Assignment: Look below for the line containing "Please mark all"; write out that line and each one after it to the end, exactly, and nothing else.

======== Record set ========

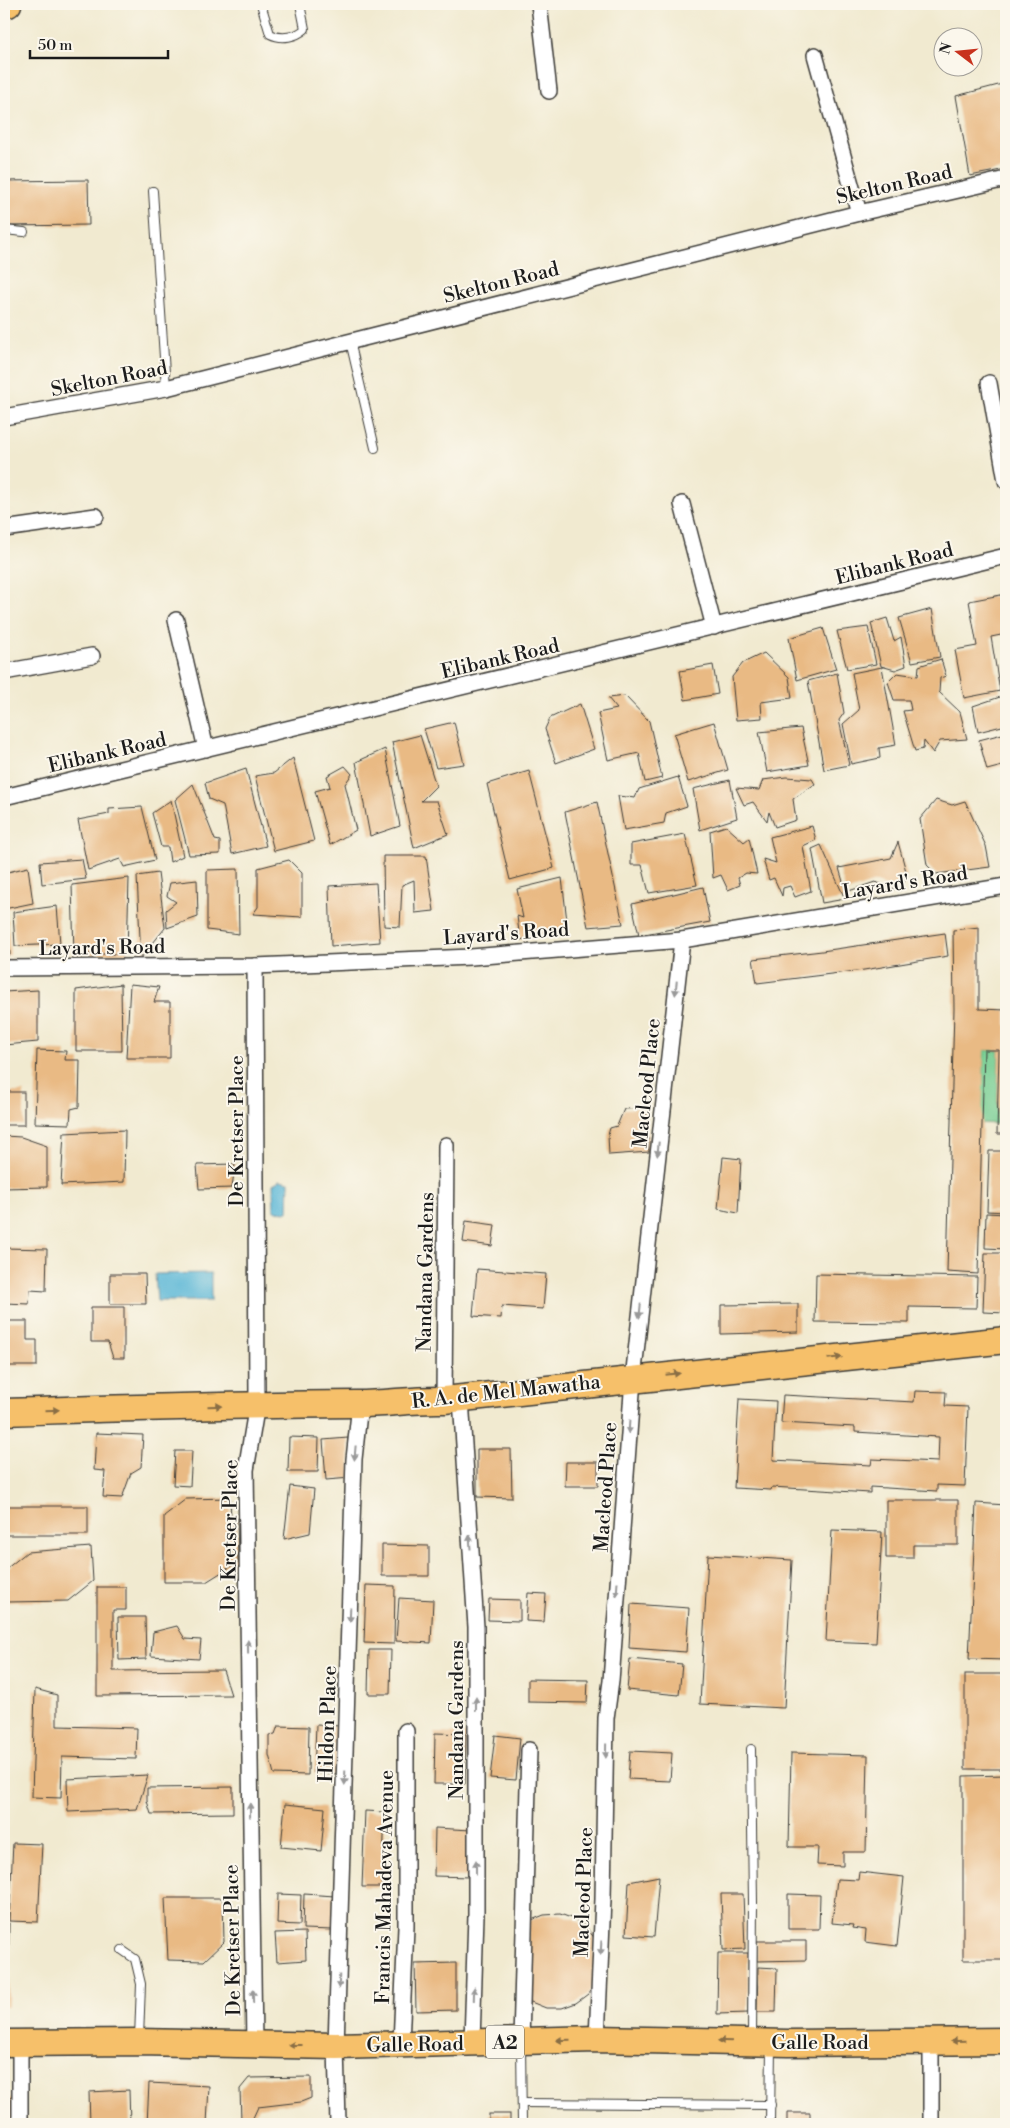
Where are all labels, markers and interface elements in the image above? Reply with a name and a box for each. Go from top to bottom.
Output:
scale bar [30,28,168,60]
north arrow [932,28,982,78]
text: 50 m [38,36,72,55]
text: N [936,41,957,56]
street label: Skelton Road [834,160,955,211]
street label: Skelton Road [441,257,562,310]
street label: Skelton Road [49,356,170,403]
street label: Elibank Road [833,538,957,591]
street label: Elibank Road [439,634,563,685]
street label: Elibank Road [46,728,170,779]
street label: Layard's Road [841,861,970,906]
street label: Layard's Road [442,918,571,951]
street label: Layard's Road [39,935,166,962]
one-way arrow [672,980,680,996]
street label: Macleod Place [628,1017,667,1149]
street label: De Kretser Place [225,1055,250,1207]
one-way arrow [654,1142,662,1158]
street label: Nandana Gardens [413,1192,440,1352]
one-way arrow [636,1303,644,1319]
one-way arrow [827,1353,843,1361]
street label: R. A. de Mel Mawatha [410,1370,603,1415]
one-way arrow [666,1370,682,1378]
one-way arrow [207,1401,223,1409]
one-way arrow [45,1406,61,1414]
one-way arrow [625,1419,633,1435]
street label: Macleod Place [589,1421,624,1553]
one-way arrow [351,1445,359,1461]
street label: De Kretser Place [217,1459,244,1611]
one-way arrow [466,1534,474,1550]
one-way arrow [613,1582,621,1598]
one-way arrow [346,1608,354,1624]
one-way arrow [244,1639,252,1655]
street label: Nandana Gardens [445,1640,470,1800]
street label: Hildon Place [314,1665,343,1783]
one-way arrow [472,1696,480,1712]
one-way arrow [602,1743,610,1759]
one-way arrow [341,1770,349,1786]
street label: Francis Mahadeva Avenue [371,1770,400,2004]
one-way arrow [246,1802,254,1818]
street label: Macleod Place [570,1826,599,1958]
one-way arrow [472,1858,480,1874]
street label: De Kretser Place [220,1864,247,2016]
one-way arrow [597,1940,605,1956]
one-way arrow [334,1975,342,1991]
one-way arrow [470,1985,478,2001]
one-way arrow [249,1988,257,2004]
road number: A2 [486,2025,524,2058]
street label: Galle Road [771,2031,869,2056]
street label: Galle Road [366,2032,465,2059]
one-way arrow [554,2036,570,2044]
one-way arrow [717,2037,733,2045]
one-way arrow [949,2037,965,2045]
one-way arrow [287,2041,303,2049]

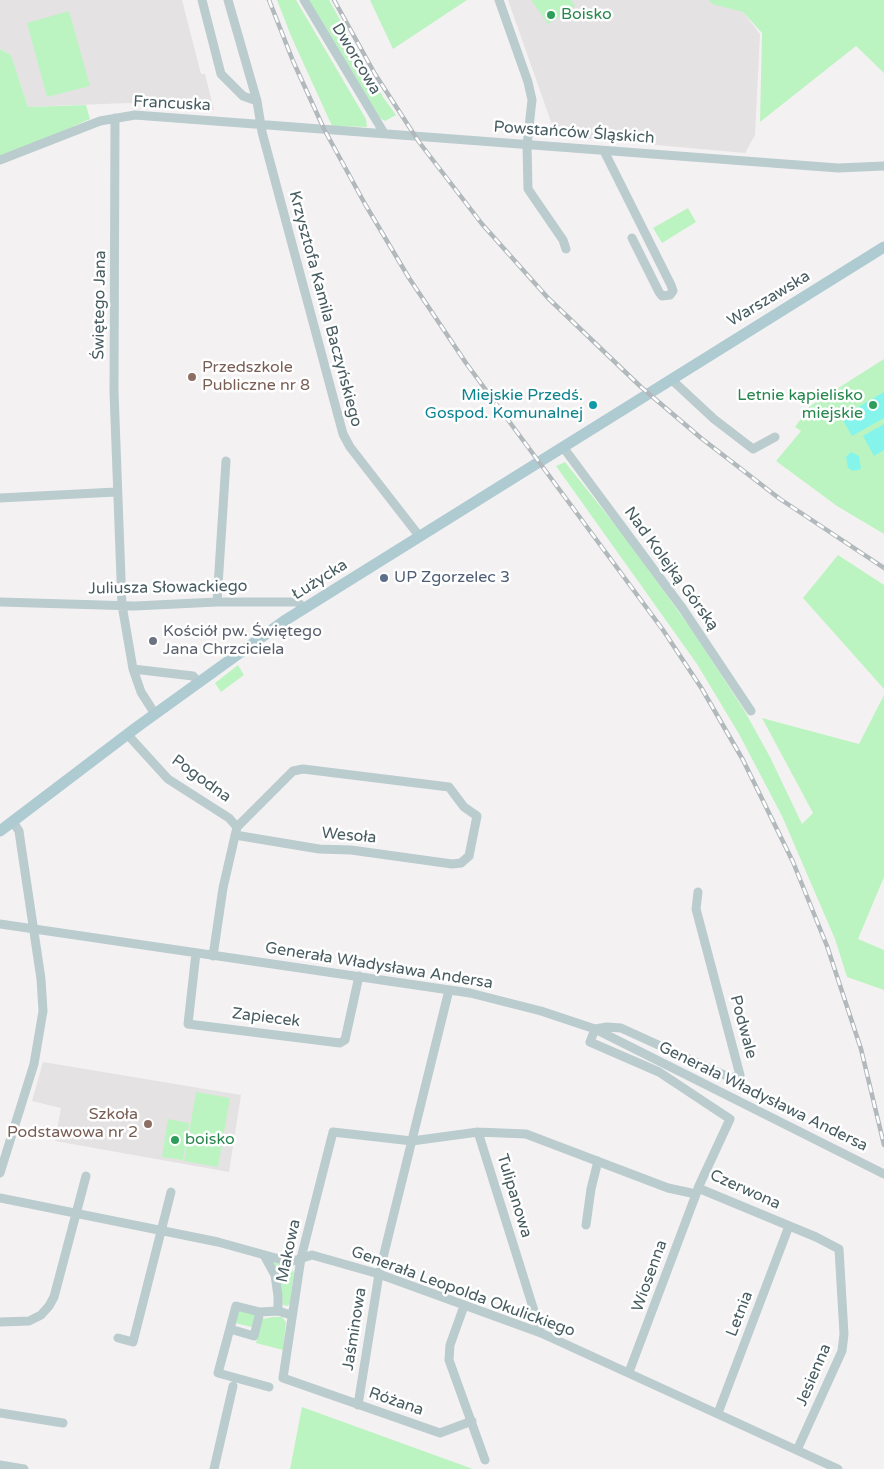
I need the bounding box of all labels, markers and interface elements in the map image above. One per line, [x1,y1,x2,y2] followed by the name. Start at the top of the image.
[561,5,612,25] place label: Boisko
[545,9,557,21] marker: Boisko
[327,20,385,98] street label: Dworcowa
[133,92,211,116] street label: Francuska
[493,118,655,148] street label: Powstańców Śląskich
[284,189,366,429] street label: Krzysztofa Kamila Baczyńskiego
[89,250,111,360] street label: Świętego Jana
[724,267,814,331] street label: Warszawska
[202,358,310,396] place label: Przedszkole Publiczne nr 8
[186,371,198,383] marker: Przedszkole Publiczne nr 8
[425,386,583,424] place label: Miejskie Przedś. Gospod. Komunalnej
[737,386,863,424] place label: Letnie kąpielisko miejskie
[587,399,599,411] marker: Miejskie Przedś. Gospod. Komunalnej
[867,399,879,411] marker: Letnie kąpielisko miejskie
[620,503,722,635] street label: Nad Kolejką Górską
[289,556,351,604] street label: Łużycka
[394,568,510,588] place label: UP Zgorzelec 3
[378,572,390,584] marker: UP Zgorzelec 3
[88,577,248,599] street label: Juliusza Słowackiego
[163,622,322,660] place label: Kościół pw. Świętego Jana Chrzciciela
[147,635,159,647] marker: Kościół pw. Świętego Jana Chrzciciela
[167,751,235,807] street label: Pogodna
[321,824,377,848] street label: Wesoła
[264,939,494,993] street label: Generała Władysława Andersa
[725,993,761,1061] street label: Podwale
[231,1004,301,1032] street label: Zapiecek
[655,1038,871,1156] street label: Generała Władysława Andersa
[7,1105,138,1143] place label: Szkoła Podstawowa nr 2
[142,1118,154,1130] marker: Szkoła Podstawowa nr 2
[185,1130,235,1150] place label: boisko
[169,1134,181,1146] marker: boisko
[492,1152,536,1240] street label: Tulipanowa
[707,1166,783,1214] street label: Czerwona
[273,1218,305,1284] street label: Makowa
[628,1238,672,1314] street label: Wiosenna
[348,1242,578,1342] street label: Generała Leopolda Okulickiego
[339,1286,371,1372] street label: Jaśminowa
[723,1289,757,1339] street label: Letnia
[792,1341,836,1409] street label: Jesienna
[366,1384,426,1420] street label: Różana

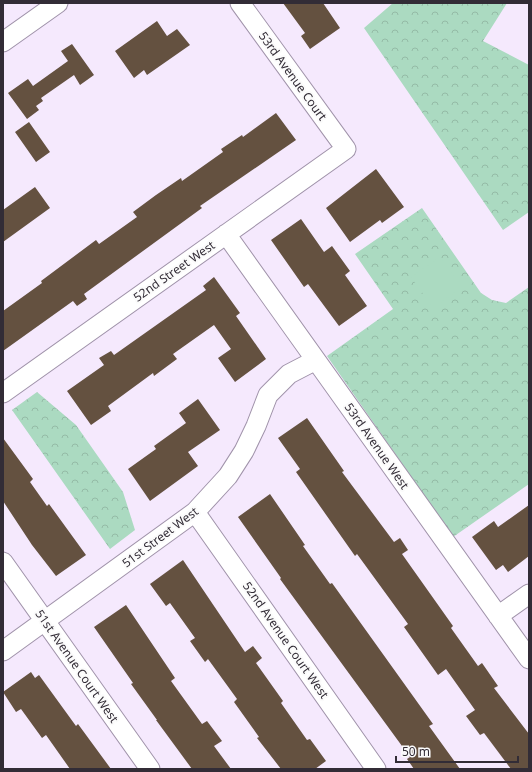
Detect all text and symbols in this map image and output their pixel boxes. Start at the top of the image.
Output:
street label: 53rd Avenue Court [255,28,331,124]
street label: 52nd Street West [130,236,219,306]
street label: 53rd Avenue West [341,399,414,493]
street label: 51st Street West [118,502,202,571]
street label: 52nd Avenue Court West [239,578,333,702]
street label: 51st Avenue Court West [31,606,123,727]
scale bar [396,738,518,764]
text: 50 m [402,743,430,760]

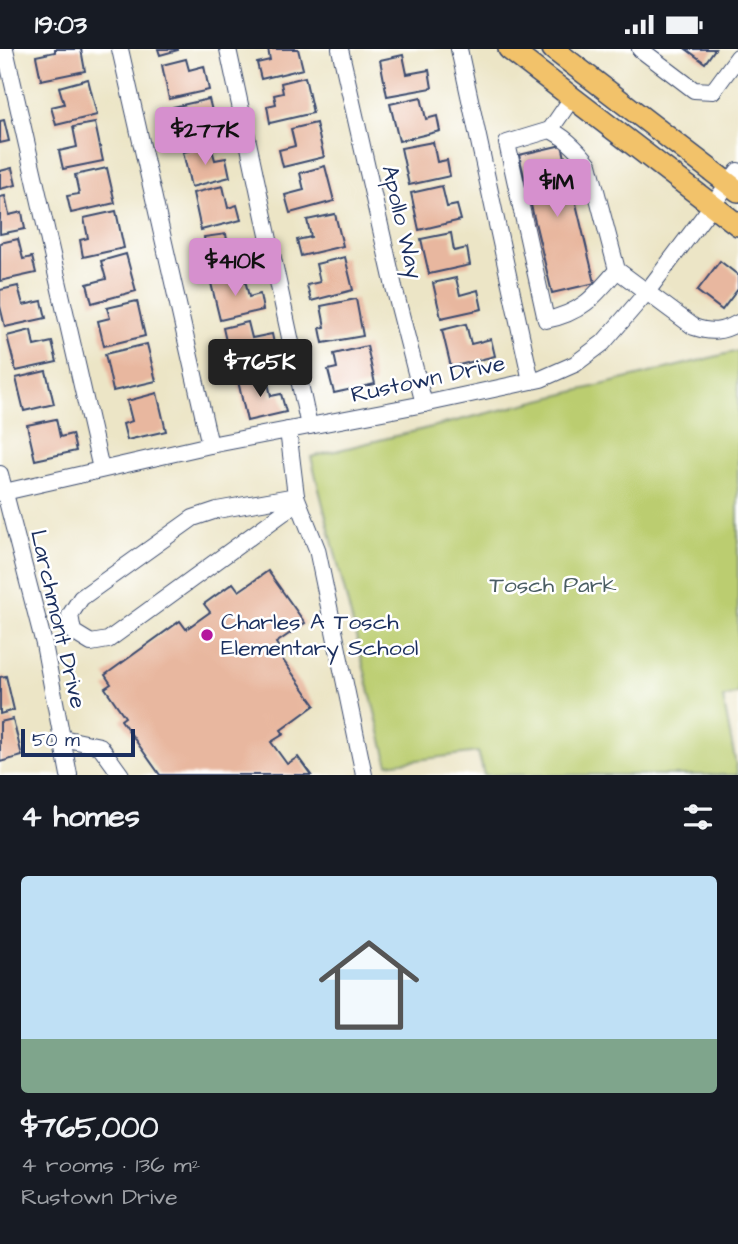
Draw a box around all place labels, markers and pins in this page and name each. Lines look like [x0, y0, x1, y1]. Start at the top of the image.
pin: $277K [156, 107, 254, 167]
pin: $1M [523, 159, 591, 219]
pin: $410K [186, 239, 284, 298]
pin: $765K [211, 339, 309, 399]
place label: Charles A Tosch Elementary School [221, 606, 418, 665]
marker: Charles A Tosch Elementary School [199, 627, 215, 643]

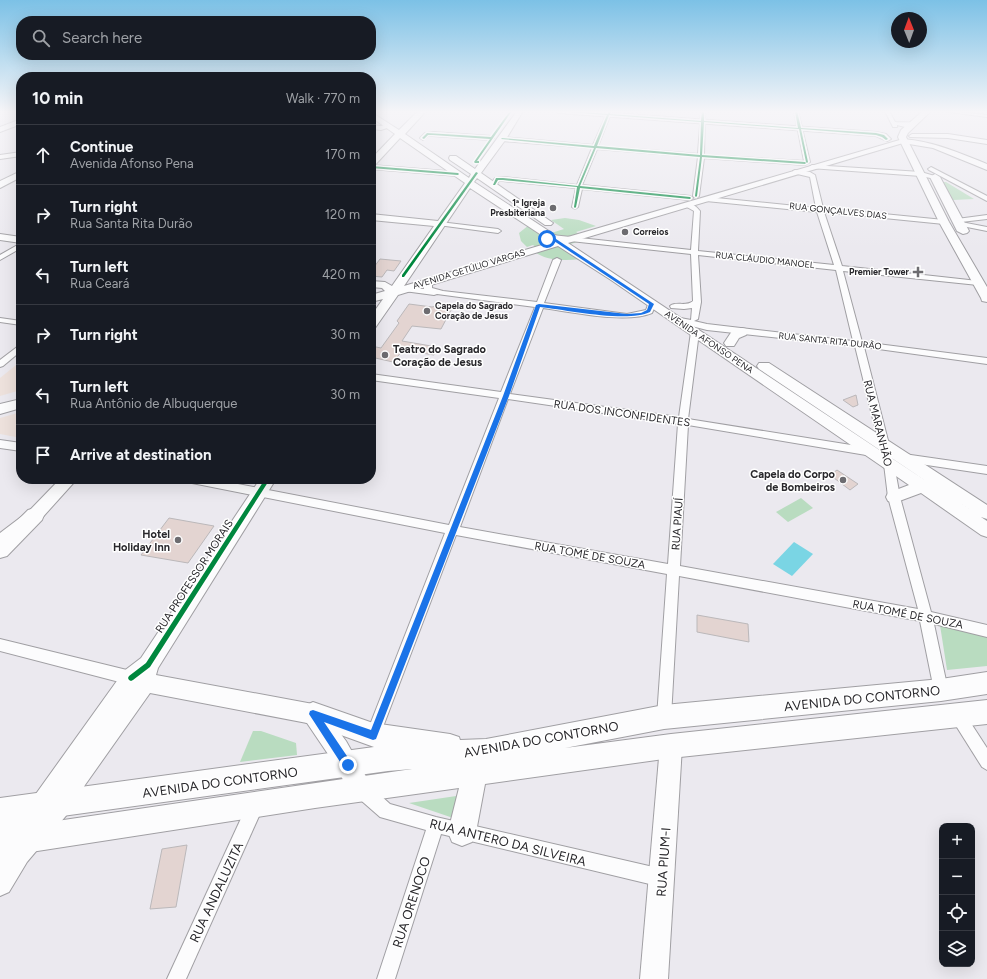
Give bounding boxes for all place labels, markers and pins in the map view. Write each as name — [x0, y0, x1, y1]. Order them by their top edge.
place label: 1ª Igreja Presbiteriana — [490, 197, 545, 218]
marker: 1ª Igreja Presbiteriana — [548, 203, 558, 213]
place label: Correios — [633, 226, 669, 237]
marker: Correios — [620, 227, 630, 237]
place label: Premier Tower — [849, 266, 910, 277]
marker: Premier Tower — [912, 266, 924, 278]
place label: Capela do Sagrado Coração de Jesus — [435, 300, 513, 321]
marker: Capela do Sagrado Coração de Jesus — [422, 306, 432, 316]
place label: Teatro do Sagrado Coração de Jesus — [393, 343, 487, 369]
marker: Teatro do Sagrado Coração de Jesus — [380, 350, 390, 360]
place label: Capela do Corpo de Bombeiros — [750, 468, 836, 494]
marker: Capela do Corpo de Bombeiros — [838, 475, 848, 485]
place label: Hotel Holiday Inn — [113, 528, 170, 554]
marker: Hotel Holiday Inn — [173, 535, 183, 545]

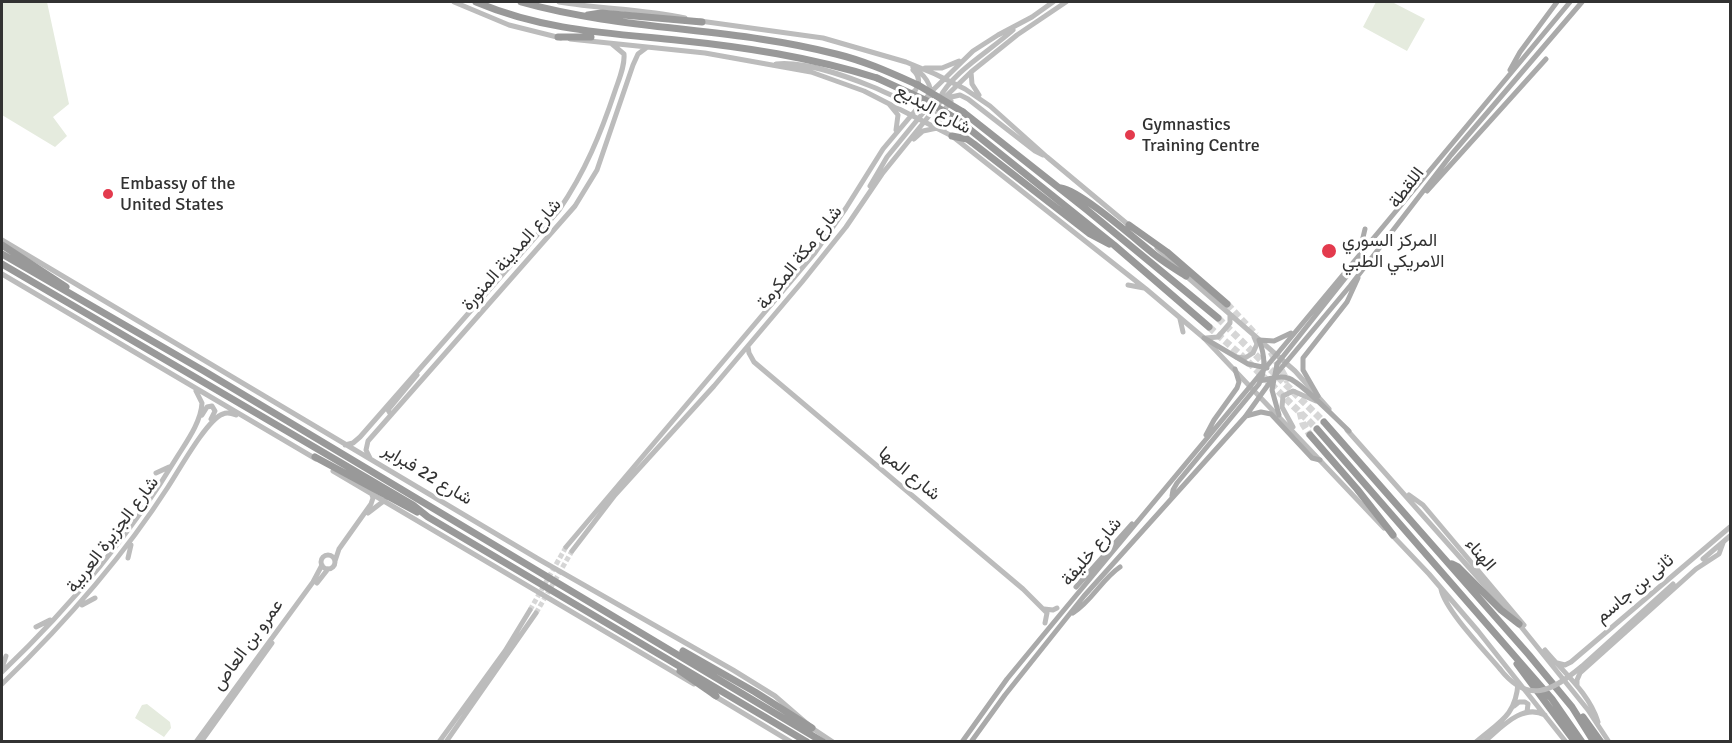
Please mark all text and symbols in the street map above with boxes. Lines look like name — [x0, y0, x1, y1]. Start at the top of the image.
street label: شارع البديع — [892, 81, 974, 139]
place label: Gymnastics Training Centre — [1142, 114, 1260, 156]
marker: Gymnastics Training Centre — [1123, 128, 1137, 142]
street label: اللقطة — [1385, 163, 1429, 213]
place label: Embassy of the United States — [120, 173, 236, 216]
marker: Embassy of the United States — [101, 187, 115, 201]
street label: شارع المدينة المنورة — [458, 195, 566, 315]
street label: شارع مكة المكرمة — [753, 202, 847, 314]
place label: المركز السوري الامريكي الطبي — [1342, 230, 1444, 272]
marker: المركز السوري الامريكي الطبي — [1320, 242, 1338, 260]
street label: شارع 22 فبراير — [378, 440, 476, 510]
street label: شارع المها — [874, 442, 944, 506]
street label: شارع الجزيرة العربية — [62, 473, 164, 597]
street label: شارع خليفة — [1057, 513, 1127, 591]
street label: الهناء — [1460, 534, 1500, 576]
street label: ثانى بن جاسم — [1591, 550, 1679, 628]
street label: عمرو بن العاص — [208, 595, 288, 695]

========

Response:
Please mark all text and symbols in the street map above with boxes. Lines look like name — [x0, y0, x1, y1]. Start at the top of the image.
street label: شارع البديع — [892, 81, 974, 139]
place label: Gymnastics Training Centre — [1142, 114, 1260, 156]
marker: Gymnastics Training Centre — [1123, 128, 1137, 142]
street label: اللقطة — [1385, 163, 1429, 213]
place label: Embassy of the United States — [120, 173, 236, 216]
marker: Embassy of the United States — [101, 187, 115, 201]
street label: شارع المدينة المنورة — [458, 195, 566, 315]
street label: شارع مكة المكرمة — [753, 202, 847, 314]
place label: المركز السوري الامريكي الطبي — [1342, 230, 1444, 272]
marker: المركز السوري الامريكي الطبي — [1320, 242, 1338, 260]
street label: شارع 22 فبراير — [378, 440, 476, 510]
street label: شارع المها — [874, 442, 944, 506]
street label: شارع الجزيرة العربية — [62, 473, 164, 597]
street label: شارع خليفة — [1057, 513, 1127, 591]
street label: الهناء — [1460, 534, 1500, 576]
street label: ثانى بن جاسم — [1591, 550, 1679, 628]
street label: عمرو بن العاص — [208, 595, 288, 695]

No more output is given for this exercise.